Principal Investigator Maria Czyzyk-Krzeska, PhD, professor in the Department of Cancer Biology "Mechanisms of Bone Metastases in Renal Cancer”

Other team members include Michael Archdeacon, MD, Chair of the Department of Orthopaedic Surgery, and Chia-Ying Lin, PhD, Department of Biomedical Engineering, College of Engineering and Applied Science. 

"Clear cell renal cell carcinoma accounts for two to three percent of all adult malignancies in the U.S., with about 60,000 to 65,000 new cases and 13,000 to 14,000 deaths annually, with the incidence steadily increasing.
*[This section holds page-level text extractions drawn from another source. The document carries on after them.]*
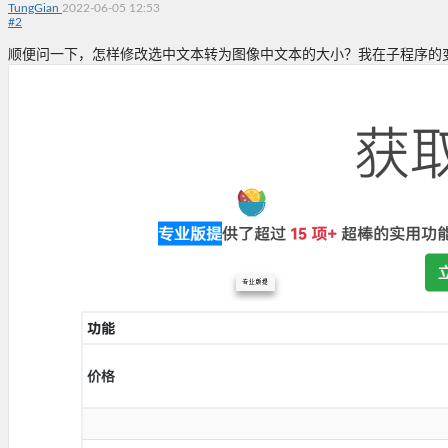
TungGian
2022-06-05 12:53
#
2
顺便问一下，怎样修改选中文本转为图像中文本的大小？我在子程序的变量f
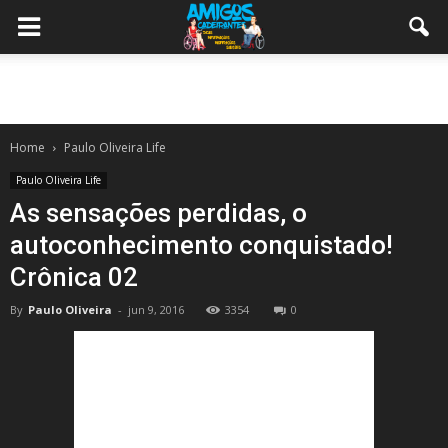
Home
Paulo Oliveira Life
Paulo Oliveira Life
As sensações perdidas, o
autoconhecimento conquistado!
Crônica 02
By
Paulo Oliveira
-
jun 9, 2016
3354
0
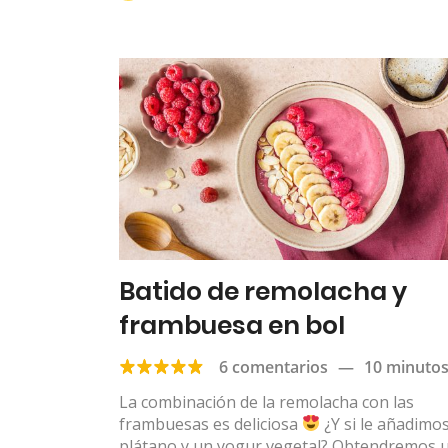
Batido de remolacha y
frambuesa en bol
6 comentarios
—
10 minuto
La combinación de la remolacha con las
frambuesas es deliciosa
¿Y si le añadimo
plátano y un yogur vegetal? Obtendremos 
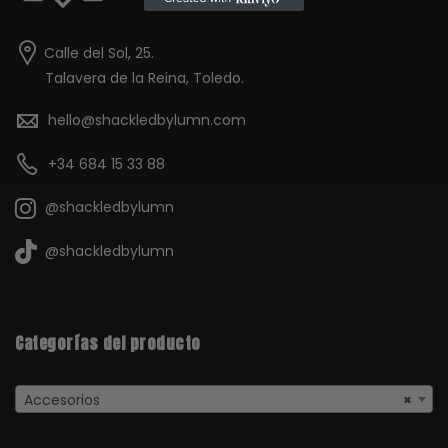
Calle del Sol, 25.
Talavera de la Reina, Toledo.
hello@shackledbylumn.com
+34 684 15 33 88
@shackledbylumn
@shackledbylumn
Categorías del producto
Accesorios
×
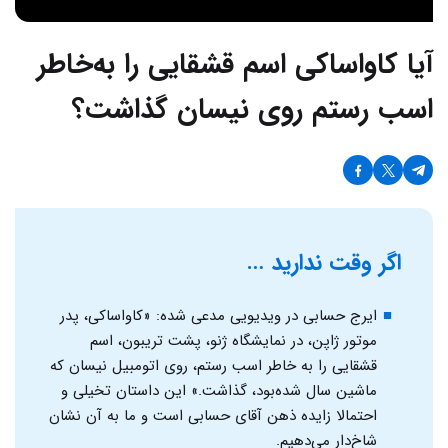
آیا کاواساکی اسم قشقایی را به‌خاطر
اسب رستم روی نیسان گذاشت؟
اگر وقت ندارید …
ایرج حسابی در ویدیویی مدعی شده: «کاواساکی، پدر
موتور ژاپن، در نمایشگاه ژنو، پشت تریبون، اسم
قشقایی را به خاطر اسب رستم، روی اتومبیل نیسان که
ماشین سال شده‌بود، گذاشت.» این داستان تخیلی و
احتمالا زایده ذهن آقای حسابی است و ما به آن نشان
شاخ‌دار می‌دهیم.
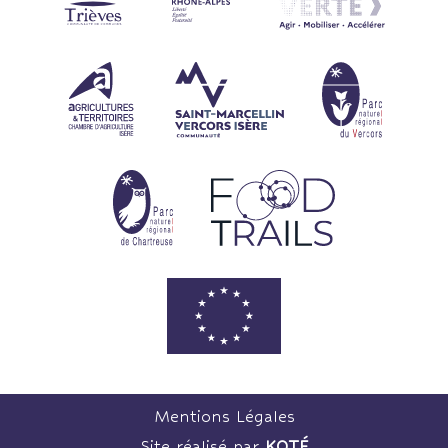
Mentions Légales
Site réalisé par
KOTÉ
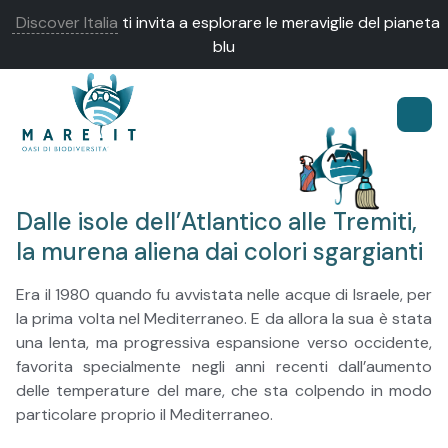
Discover Italia
ti invita a esplorare le meraviglie del pianeta
blu
Dalle isole dell’Atlantico alle Tremiti,
la murena aliena dai colori sgargianti
Era il 1980 quando fu avvistata nelle acque di Israele, per
la prima volta nel Mediterraneo. E da allora la sua è stata
una lenta, ma progressiva espansione verso occidente,
favorita specialmente negli anni recenti dall’aumento
delle temperature del mare, che sta colpendo in modo
particolare proprio il Mediterraneo.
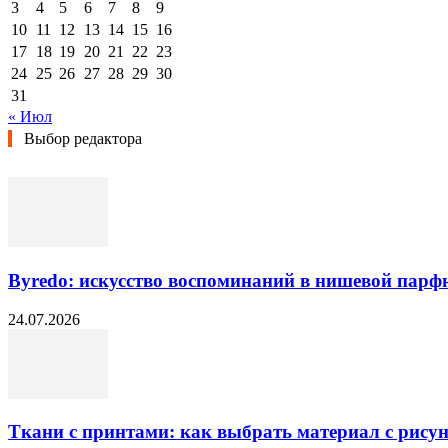
3
4
5
6
7
8
9
10
11
12
13
14
15
16
17
18
19
20
21
22
23
24
25
26
27
28
29
30
31
« Июл
Выбор редактора
Byredo: искусство воспоминаний в нишевой пар
24.07.2026
Ткани с принтами: как выбрать материал с рисун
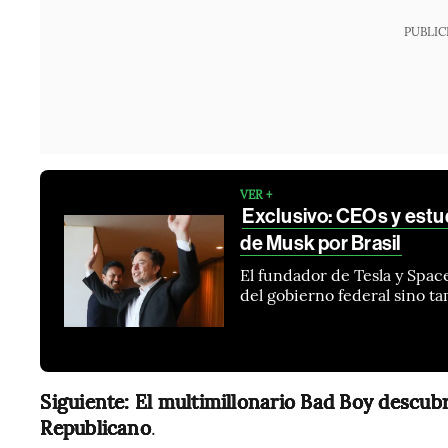
PUBLIC
VER +
Exclusivo: CEOs y estu
de Musk por Brasil
El fundador de Tesla y Spac
del gobierno federal sino ta
Siguiente:
El multimillonario Bad Boy descubr
Republicano
.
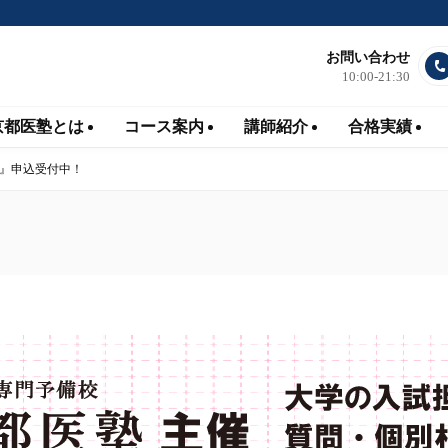
お問い合わせ
10:00-21:30
京都医塾とは
コース案内
講師紹介
合格実績
会』申込受付中！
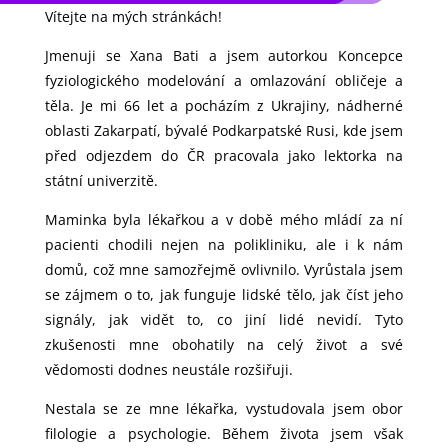
Vítejte na mých stránkách!
Jmenuji se Xana Bati a jsem autorkou Koncepce
fyziologického modelování a omlazování obličeje a
těla. Je mi 66 let a pocházím z Ukrajiny, nádherné
oblasti Zakarpatí, bývalé Podkarpatské Rusi, kde jsem
před odjezdem do ČR pracovala jako lektorka na
státní univerzitě.
Maminka byla lékařkou a v době mého mládí za ní
pacienti chodili nejen na polikliniku, ale i k nám
domů, což mne samozřejmě ovlivnilo. Vyrůstala jsem
se zájmem o to, jak funguje lidské tělo, jak číst jeho
signály, jak vidět to, co jiní lidé nevidí. Tyto
zkušenosti mne obohatily na celý život a své
vědomosti dodnes neustále rozšiřuji.
Nestala se ze mne lékařka, vystudovala jsem obor
filologie a psychologie. Během života jsem však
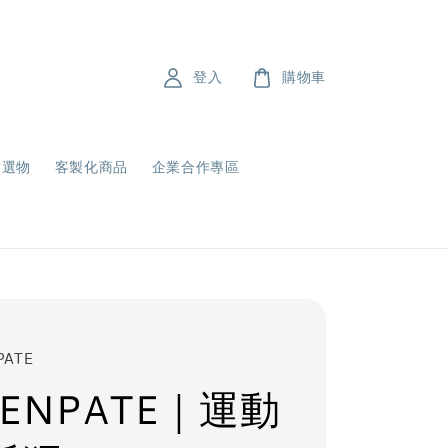
登入
購物車
飾選物
客製化商品
企業合作專區
PATE
ENPATE｜運動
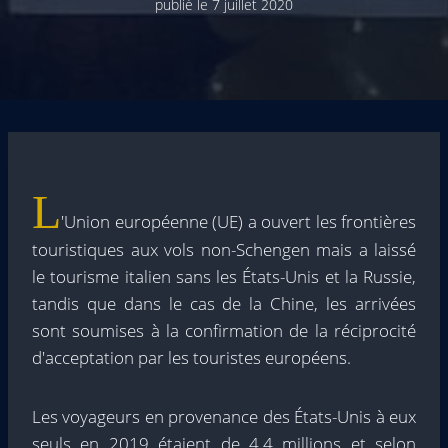
publié le
7 juillet 2020
L
'Union européenne (UE) a ouvert les frontières
touristiques aux vols non-Schengen mais a laissé
le tourisme italien sans les États-Unis et la Russie,
tandis que dans le cas de la Chine, les arrivées
sont soumises à la confirmation de la réciprocité
d'acceptation par les touristes européens.
Les voyageurs en provenance des États-Unis à eux
seuls en 2019 étaient de 4,4 millions et selon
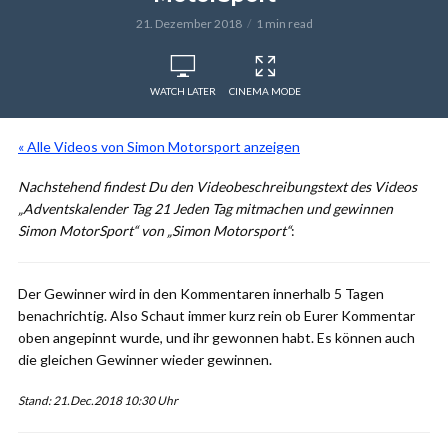
21. Dezember 2018
1 min read
WATCH LATER
CINEMA MODE
« Alle Videos von Simon Motorsport anzeigen
Nachstehend findest Du den Videobeschreibungstext des Videos
„Adventskalender Tag 21 Jeden Tag mitmachen und gewinnen
Simon MotorSport“ von „Simon Motorsport“
:
Der Gewinner wird in den Kommentaren innerhalb 5 Tagen
benachrichtig. Also Schaut immer kurz rein ob Eurer Kommentar
oben angepinnt wurde, und ihr gewonnen habt. Es können auch
die gleichen Gewinner wieder gewinnen.
Stand: 21.Dec.2018 10:30 Uhr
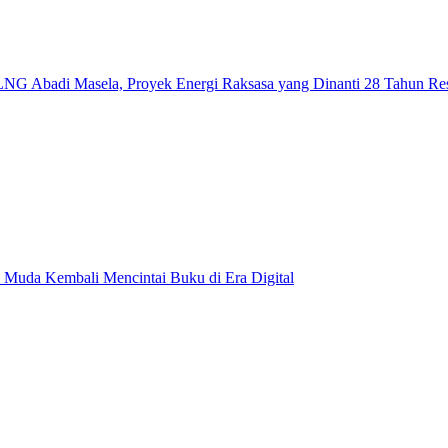
NG Abadi Masela, Proyek Energi Raksasa yang Dinanti 28 Tahun Re
 Muda Kembali Mencintai Buku di Era Digital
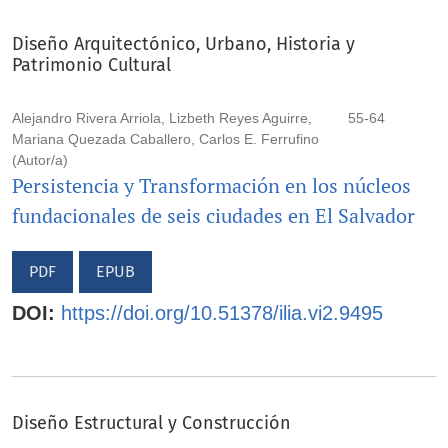
Diseño Arquitectónico, Urbano, Historia y
Patrimonio Cultural
Alejandro Rivera Arriola, Lizbeth Reyes Aguirre,
55-64
Mariana Quezada Caballero, Carlos E. Ferrufino
(Autor/a)
Persistencia y Transformación en los núcleos
fundacionales de seis ciudades en El Salvador
PDF
EPUB
DOI:
https://doi.org/10.51378/ilia.vi2.9495
Diseño Estructural y Construcción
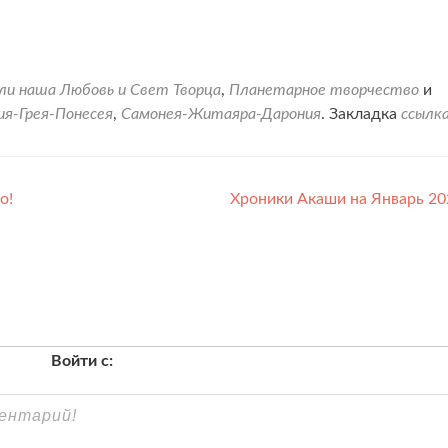
и наша Любовь и Свет Творца
,
Планетарное творчество
и
ия-Грея-Понесея
,
Самонея-Житаяра-Дарония
. Закладка
ссылк
о!
Хроники Акаши на Январь 20
Войти с:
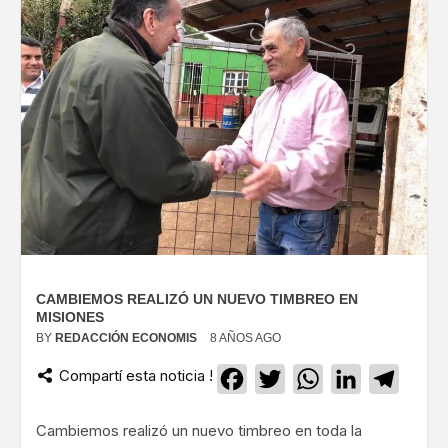
CAMBIEMOS REALIZÓ UN NUEVO TIMBREO EN
MISIONES
BY
REDACCIÓN ECONOMIS
8 AÑOS AGO
Compartí esta noticia !
Facebook
Twitter
WhatsApp
LinkedIn
Teleg
Cambiemos realizó un nuevo timbreo en toda la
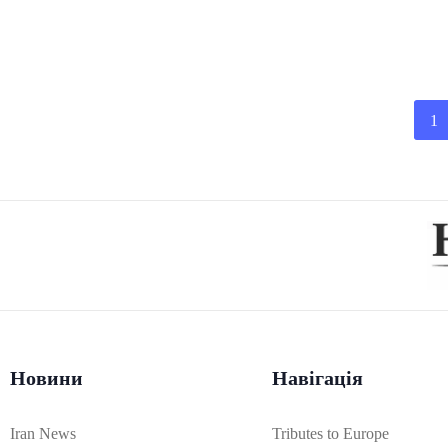
1
Новини
Навігація
Iran News
Tributes to Europe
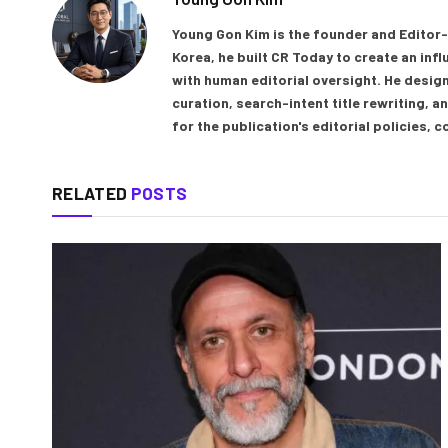
Young Gon Kim is the founder and Editor-
Korea, he built CR Today to create an inf
with human editorial oversight. He design
curation, search-intent title rewriting,
for the publication's editorial policies, 
RELATED
POSTS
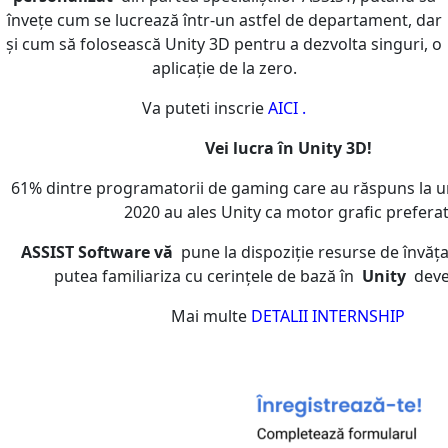
învețe cum se lucrează într-un astfel de departament, dar
și cum să folosească Unity 3D pentru a dezvolta singuri, o
aplicație de la zero.
Va puteti inscrie
AICI
.
Vei lucra în Unity 3D!
61% dintre programatorii de gaming care au răspuns la u
2020 au ales Unity ca motor grafic preferat
ASSIST Software vă
pune la dispoziție resurse de învăț
putea familiariza cu cerințele de bază în
Unity
deve
Mai multe
DETALII INTERNSHIP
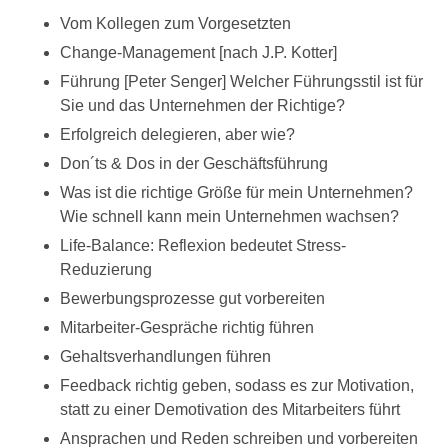
Vom Kollegen zum Vorgesetzten
Change-Management [nach J.P. Kotter]
Führung [Peter Senger] Welcher Führungsstil ist für
Sie und das Unternehmen der Richtige?
Erfolgreich delegieren, aber wie?
Don´ts & Dos in der Geschäftsführung
Was ist die richtige Größe für mein Unternehmen?
Wie schnell kann mein Unternehmen wachsen?
Life-Balance: Reflexion bedeutet Stress-
Reduzierung
Bewerbungsprozesse gut vorbereiten
Mitarbeiter-Gespräche richtig führen
Gehaltsverhandlungen führen
Feedback richtig geben, sodass es zur Motivation,
statt zu einer Demotivation des Mitarbeiters führt
Ansprachen und Reden schreiben und vorbereiten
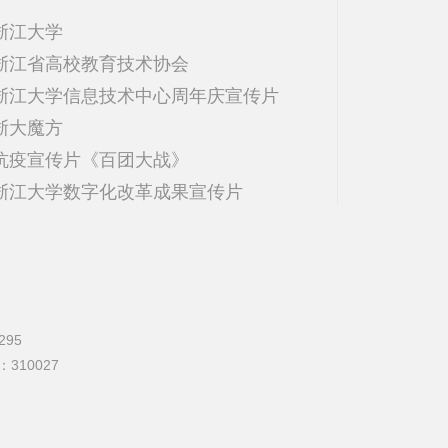
浙江大学
浙江省高校教育技术协会
浙江大学信息技术中心周年庆宣传片
浙大魔方
抗疫宣传片《百团大战》
浙江大学数字化改革成果宣传片
295
编：310027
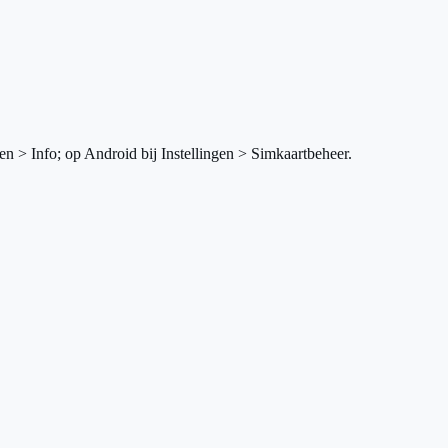
en > Info; op Android bij Instellingen > Simkaartbeheer.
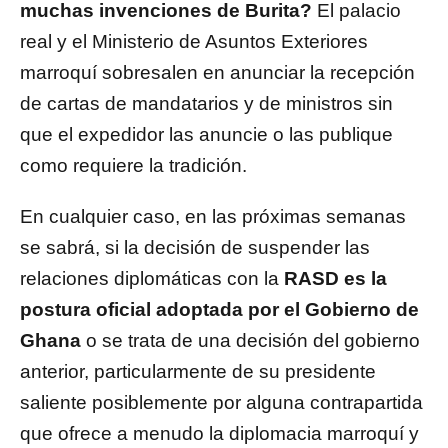
muchas invenciones de Burita?
El palacio
real y el Ministerio de Asuntos Exteriores
marroquí sobresalen en anunciar la recepción
de cartas de mandatarios y de ministros sin
que el expedidor las anuncie o las publique
como requiere la tradición.
En cualquier caso, en las próximas semanas
se sabrá, si la decisión de suspender las
relaciones diplomáticas con la
RASD es la
postura oficial adoptada por el Gobierno de
Ghana
o se trata de una decisión del gobierno
anterior, particularmente de su presidente
saliente posiblemente por alguna contrapartida
que ofrece a menudo la diplomacia marroquí y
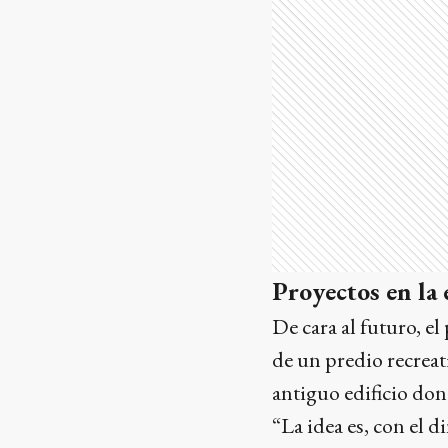
Proyectos en la
De cara al futuro, e
de un predio recreat
antiguo edificio don
“La idea es, con el d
Renal cell carcinoma is kidney cancer that originates in the lining of a part of the small tubes in the kidney that transport waste molecules from the blood to the urine. Cancer that has not spread when diagnosis is made usually has good associated outcomes, but the overall survival for metastatic renal carcinoma varies from one to a little over two years. The most frequent sites of metastases are lung, bone, liver and brain. Bone metastases are associated with severe illness, more aggressive cancer and poor outcomes. Skeletal, mainly osteolytic lesions (a ‘punched out’ area of severe bone loss) result in fractures, surgical interventions, spinal cord compression and hypercalcemia (high calcium levels in the blood), which is also related to poorer outcomes. The existing methods of treatment include image guided radiotherapy and surgical removal of the metastases, which provides an overall improvement in cancer survival. However, these treatments often lead to bone marrow suppression and have numerous side effects. Thus, there is a need to develop new therapeutic approaches specifically targeting bone metastases of clear cell renal cell carcinoma. In this study, we will study tumor-initiating cells (cancer stem cells) from different renal cancer cell lines to  determine their ability to form metastases in bones in animal models. We believe that we will find that only some of these cell lines will contain cancer stem cells with the ability to form bone metastases. Using these cells, we hope to identify pathways that promote this action and be able to identify new targets for therapeutic approaches.”